Unlike when traditional KPIs were used, buyer perception of service providers’ overall performance today is heavily impacted by four KPIs: relationship management, better insights/analytics, proactiveness, and innovation. As the relevance of these has either increased from the previous year or remained high over the last two years, it’s clear that buyers are increasingly evaluating service providers on new age KPIs. Against this backdrop, we recommend CCO service providers incorporate four action items into their operating model in order to remain competitive.

1. Strengthen relationships through greater governance and coordination across teams

Successful relationship management is the fundamental reason that larger deals have been signed during renewals over the past two years. Fostering strong relationships demands greater governance across buyer and service provider cross-functional teams. CCO providers that are deeply embedded in their client’s business and operational processes are often well positioned to proactively identify undetected challenges and propose relevant solutions. This goes a long way in building mutual trust and transparency between the two parties.

2. Unlock customer insights through advanced data analytics

The ability to provide the right service to every unique customer is the key to building customer loyalty in a world of constant change. While most providers have invested in developing reporting and descriptive analytics solutions, buyers expect them to bring in advanced analytical tools that analyze volumes of unstructured data and provide actionable insights on customer needs and behavior, so they can deliver a personalized customer experience. To remain ahead of client expectations, service providers will need to offer predictive and prescriptive analytics capabilities to understand consumers’ future behavior.

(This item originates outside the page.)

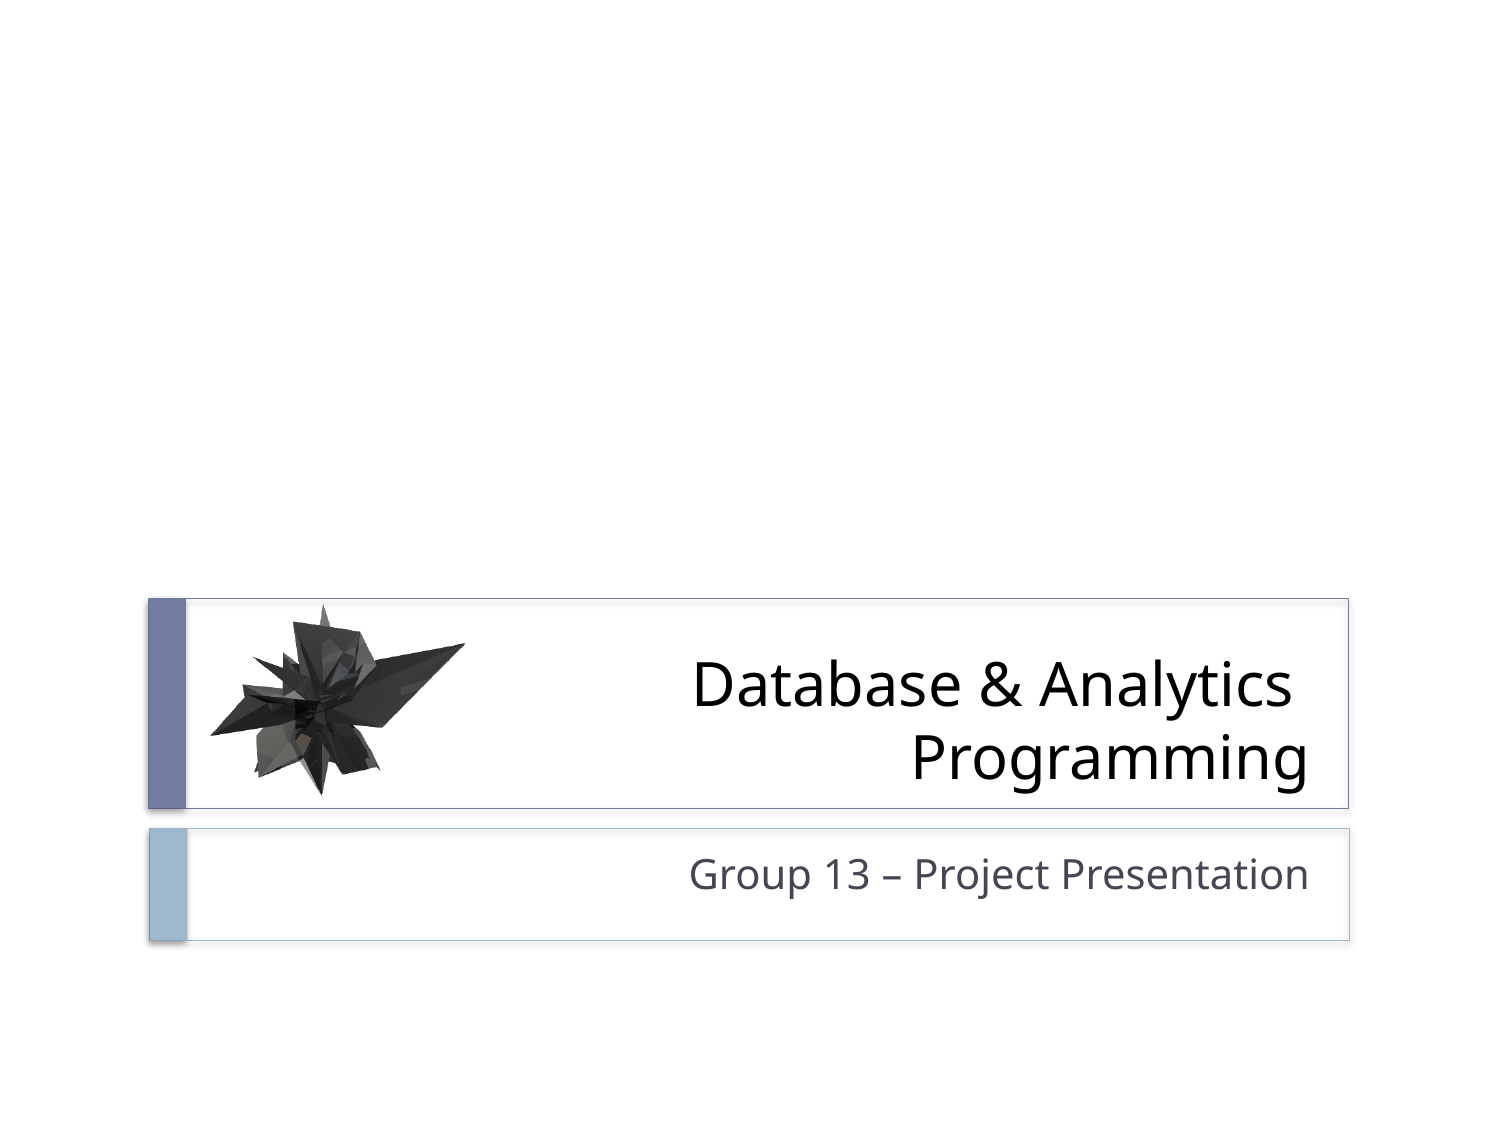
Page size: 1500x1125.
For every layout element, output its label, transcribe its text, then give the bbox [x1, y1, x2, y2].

picture [199, 598, 475, 801]
title Database & Analytics Programming [480, 637, 1325, 800]
subtitle Group 13 – Project Presentation [200, 840, 1325, 929]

3. Co-create customer value by proactively pitching for implementable solutions

Buyers face an uphill battle to constantly evaluate and improve their business processes to respond to changing market forces. Many buyers with whom we have interacted have highlighted their desire for greater input in that effort from their CCO providers. In fact, clients cite greater proactiveness as one of the key areas of improvement for incumbent providers. As the customer-facing entity for enterprises, CCO providers can assist in identifying specific problems customers frequently encounter. And by leveraging their industry expertise, CCO providers can proactively suggest best practices to buyers and participate in business process improvement initiatives.

4. Build differentiated capabilities by investing in technological product and process innovation

Buyers need to constantly innovate their processes, products, and services in order to retain modern customers who now have a wider range of choices and low loyalty thresholds. Therefore, they expect service providers to bring in technological and process-driven innovation to enable a better customer experience. In order to stand out in the market, CCO providers must invest in building innovative, forward-looking capabilities such as cognitive learning technology and AI-powered assisted automation.

We expect the move toward digital contact centers will prove challenging for some providers and empowering for others. The market has already seen a flow of mergers, acquisitions, and commercial investments in the CCO market in the past year. In order to stay ahead of this wave, service providers must act swiftly to transform their contact centers in order to match the challenging needs of buyers and digital consumers.